2. Gathering the wrong types of data. You can also make the mistake of gathering the wrong types of data. If you’re running an auto repair shop and you learn the intricacies of your target demographic’s eating habits, that information isn’t going to help you. This is an egregious example, of course, but the principle is the same; you need to gather data points that allow you to form conclusions and take action, rather than collecting data for the sake of collecting data.

3. Using the wrong dashboards. Your dashboards have a bigger impact on your results than you might imagine. These tools are responsible for collecting all your data in one place, giving you the power to crunch the numbers and generate reports, and giving access to multiple team members. With so many options available, it’s hard to tell which one is the right choice for your business, but you’ll need to wade through all of them if you want the best tool for your arsenal. Otherwise, you might spend an excessive amount of time training new employees, or generate lackluster reports that don’t emphasize the key variables you want to zoom in on.

4. Allowing bias to distort your conclusions. The human mind is significantly flawed, so it’s usually a bad idea to trust your instincts when it comes to analyzing data. We’re prone to a host of cognitive biases, from confirmation bias to survivorship bias, that can quickly distort even the objective information in front of us. It’s best to learn these cognitive biases, and figure out ways to compensate for them, so your conclusions aren’t muddled or warped.

5. Comparing apples to oranges. Most newcomers try to reach when there isn’t a clean comparison, putting data from one selection against the data from another selection. This “apples to oranges” comparison can lead to false conclusions, so it’s better to compare your data sets as cleanly as possible.

6. Failing to isolate variables. Modern applications usually demand reviewing data sets with dozens, if not hundreds of distinct variables—especially in the marketing industry. When you find a correlation, such as a relationship between content length and visitors, it’s tempting to conclude a causal relationship, but this is dangerous (and sometimes hilarious). Instead, you need to isolate the variables you’re working with so you can prove or disprove causation, and learn more about the relationship between your data points.

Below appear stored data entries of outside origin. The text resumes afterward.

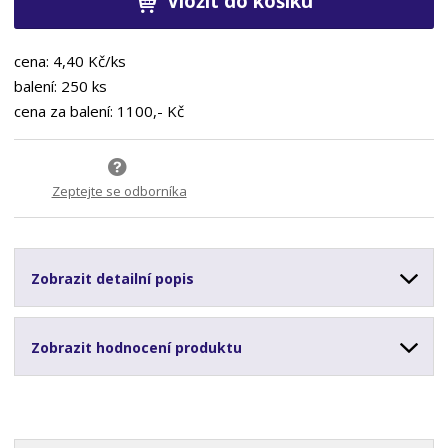
Vložit do košíku
cena: 4,40 Kč/ks
balení: 250 ks
cena za balení: 1100,- Kč
Zeptejte se odborníka
Zobrazit detailní popis
Zobrazit hodnocení produktu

7. Asking the wrong questions. Data isn’t going to give you any conclusions on its own. Your charts and graphs typically won’t give you an obvious breakthrough. Instead, you need to ask questions of your data, and use the tools you have to uncover the answer. If you’re asking the wrong questions, whether they’re misleading or non-actionable, it doesn’t matter how good your data is or how intuitive your tools are.

Data Isn’t Perfect

It’s true that data is so valuable that it’s becoming commoditized, but it’s practically worthless unless you know how to use it effectively. There will always be hiccups with your methodology, your organization methods, and even your interpretation, but the more familiar you are with best practices and the more committed you are to utilizing your data effectively, the more likely you’ll be to land on accurate, worthwhile conclusions. Don’t assume that your efforts are working; challenge them, and keep tweaking your approach to uncover your hidden biases, ask better questions, and get more out of your analytical efforts.